> **What the exercise asks**: Nothing other than the lines from the one containing "Briefly expand and" through the close of the entries below should be printed, each exactly.

> **Records supplied**:
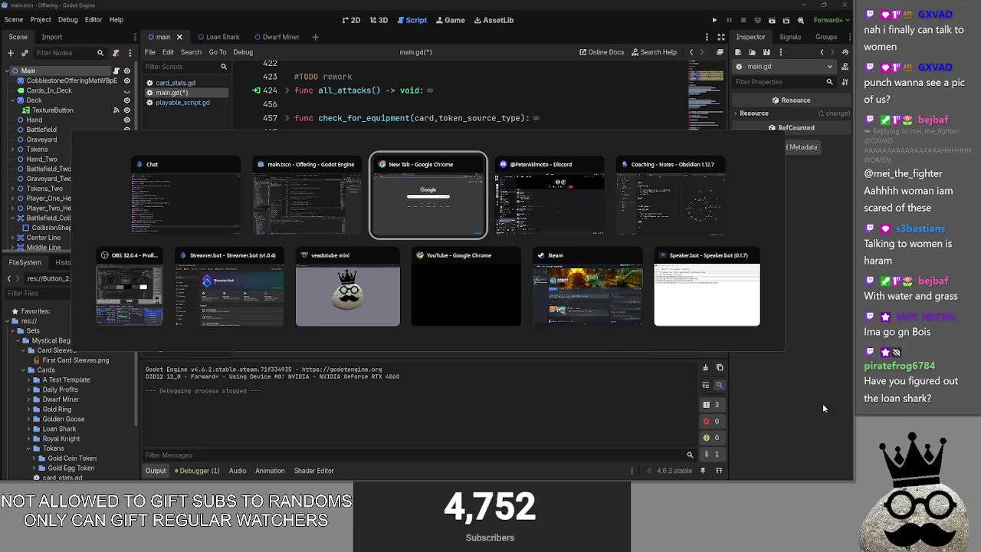
Minimize the Discord call window twice so main.gd is back in front
left_click(817, 8)
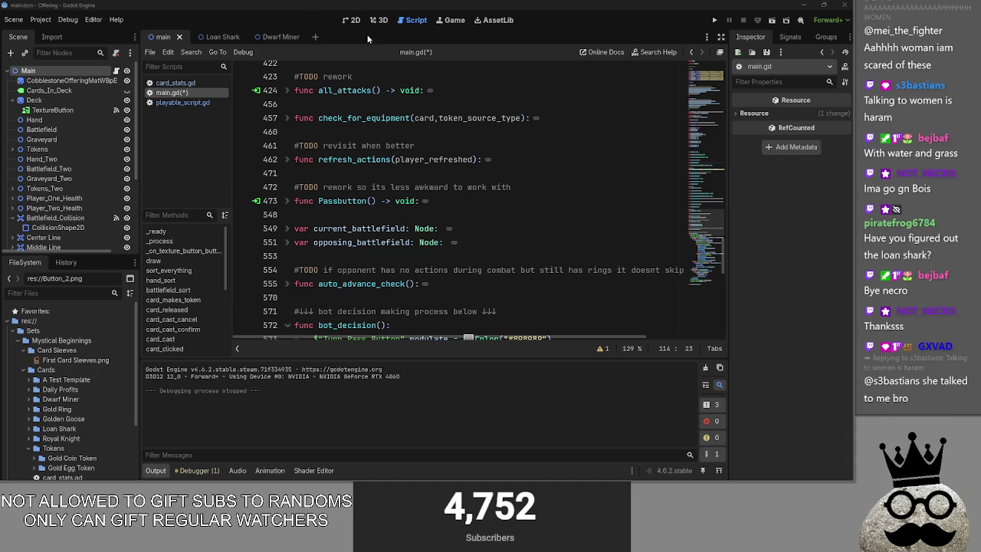
scroll(494, 208, "up", 1)
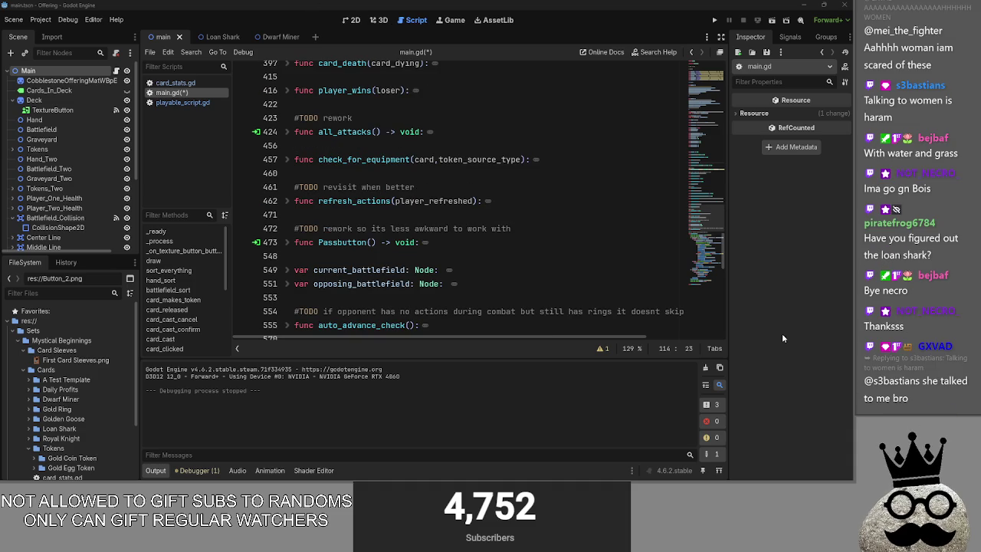
key("alt+Tab")
key("Tab")
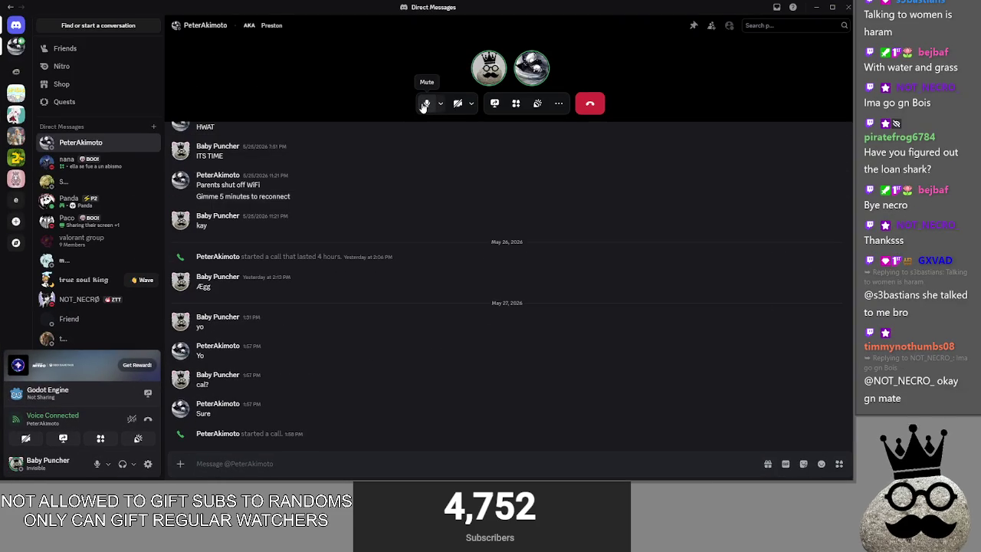
left_click(814, 7)
scroll(354, 297, "up", 5)
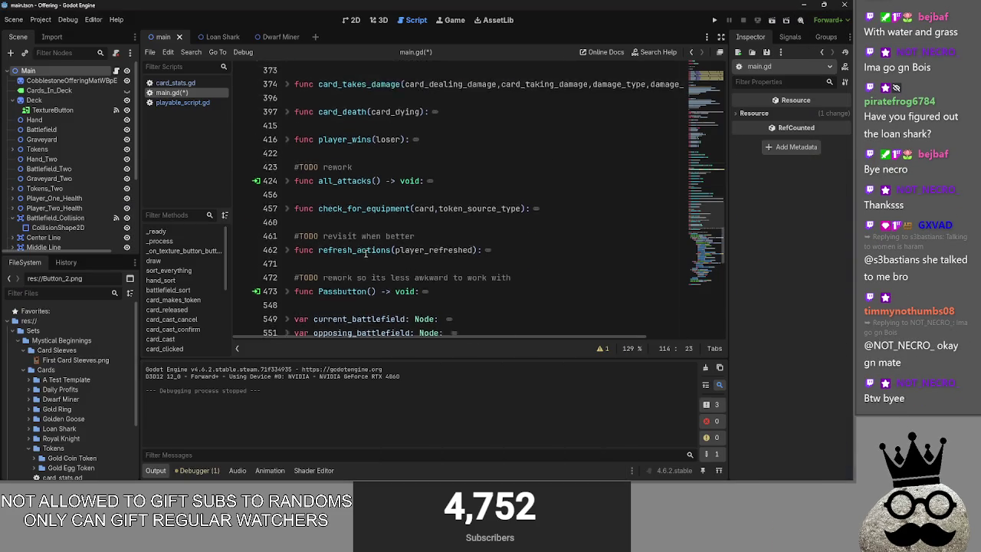
Briefly expand and refold card_cast at line 261 while scrolling up
scroll(366, 254, "up", 5)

> **Solved problem**:
Briefly expand and refold card_cast at line 261 while scrolling up
scroll(366, 254, "up", 5)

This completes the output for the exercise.